Try it —
Reproduce every row below word for word, but leave out the pictures.

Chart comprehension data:
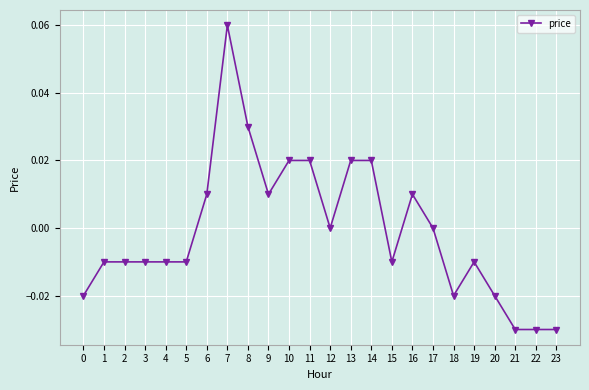

Count the number of data series in this chart.

1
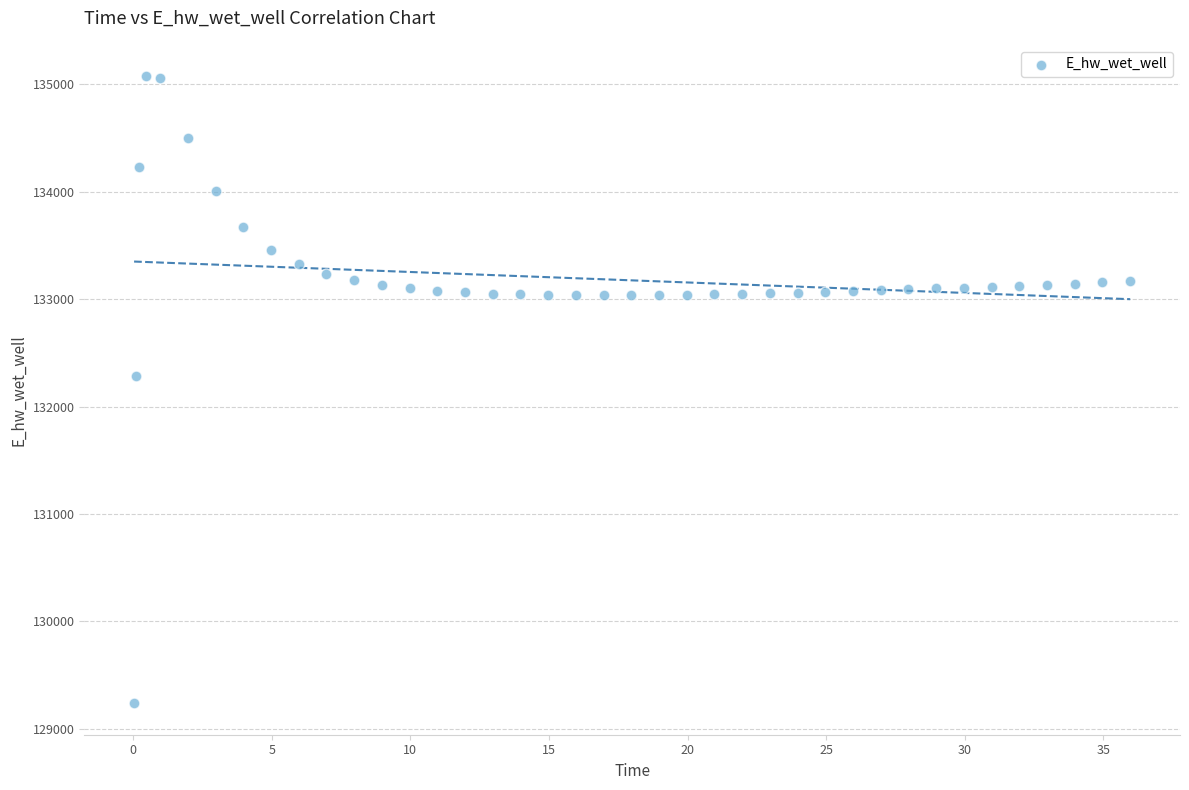

What is the range of X values (max minus min)?

35.9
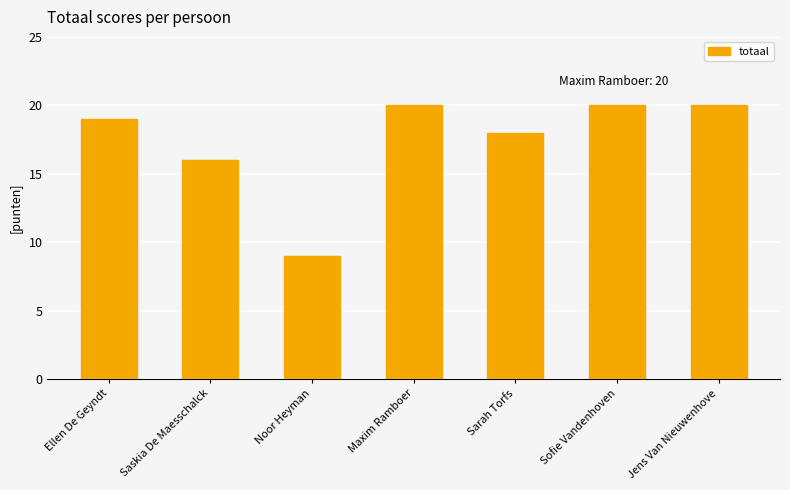

What is the value of the 5th bar from the left?

18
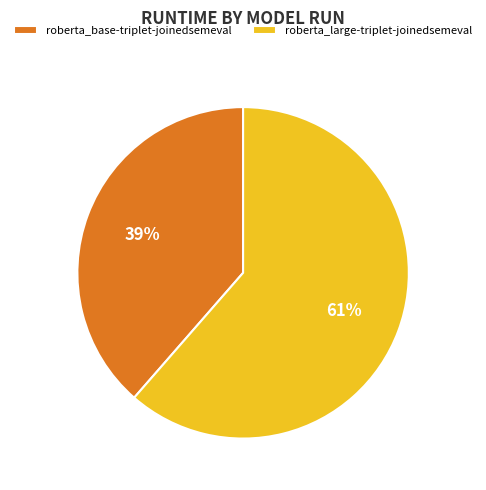

Between roberta_large-triplet-joinedsemeval and roberta_base-triplet-joinedsemeval, which is larger?

roberta_large-triplet-joinedsemeval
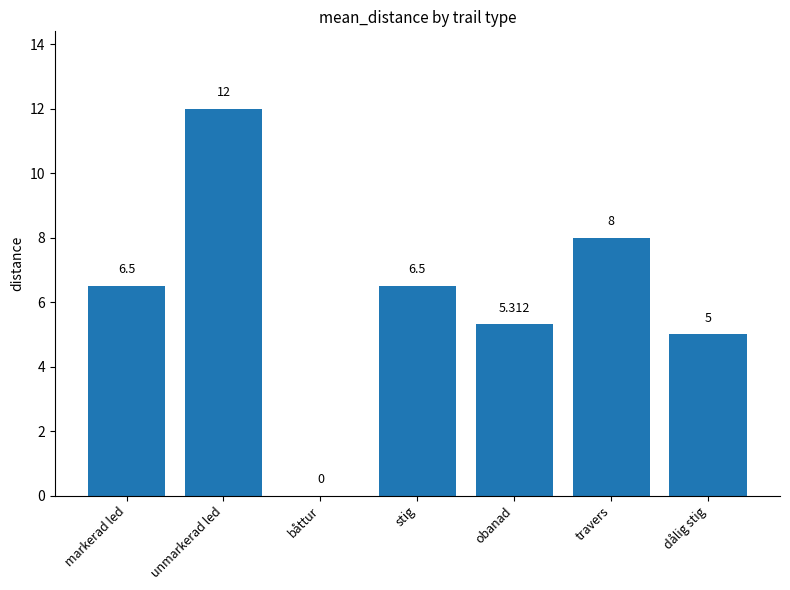

What is the average value?

6.2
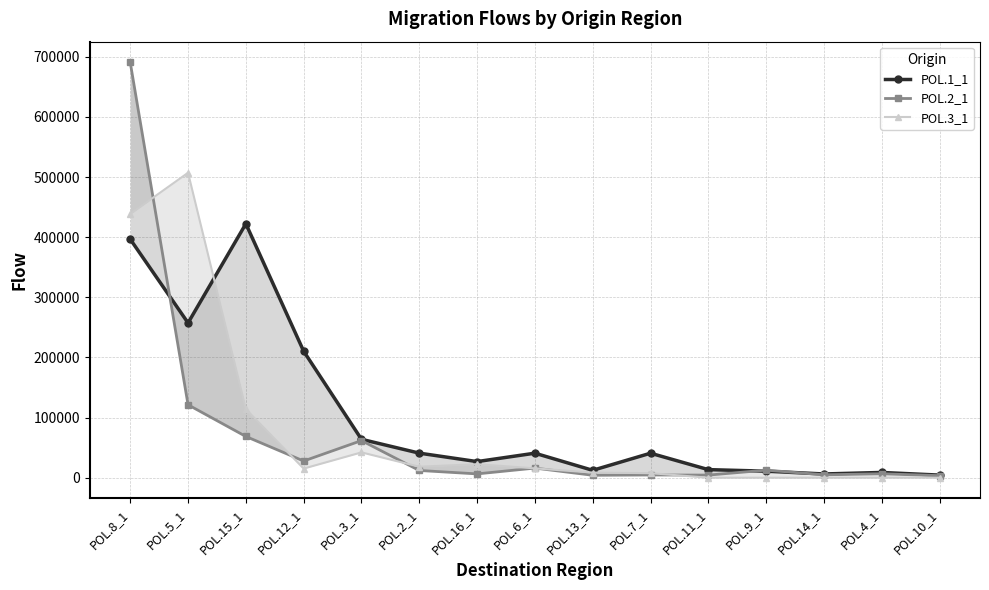

What are all the series names shown in the legend?

POL.1_1, POL.2_1, POL.3_1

Solution for this problem —
Count the number of data series in this chart.

1

What is the range of X values (max minus min)?

35.9

What is the value of the 5th bar from the left?

18

Between roberta_large-triplet-joinedsemeval and roberta_base-triplet-joinedsemeval, which is larger?

roberta_large-triplet-joinedsemeval

What is the average value?

6.2

What are all the series names shown in the legend?

POL.1_1, POL.2_1, POL.3_1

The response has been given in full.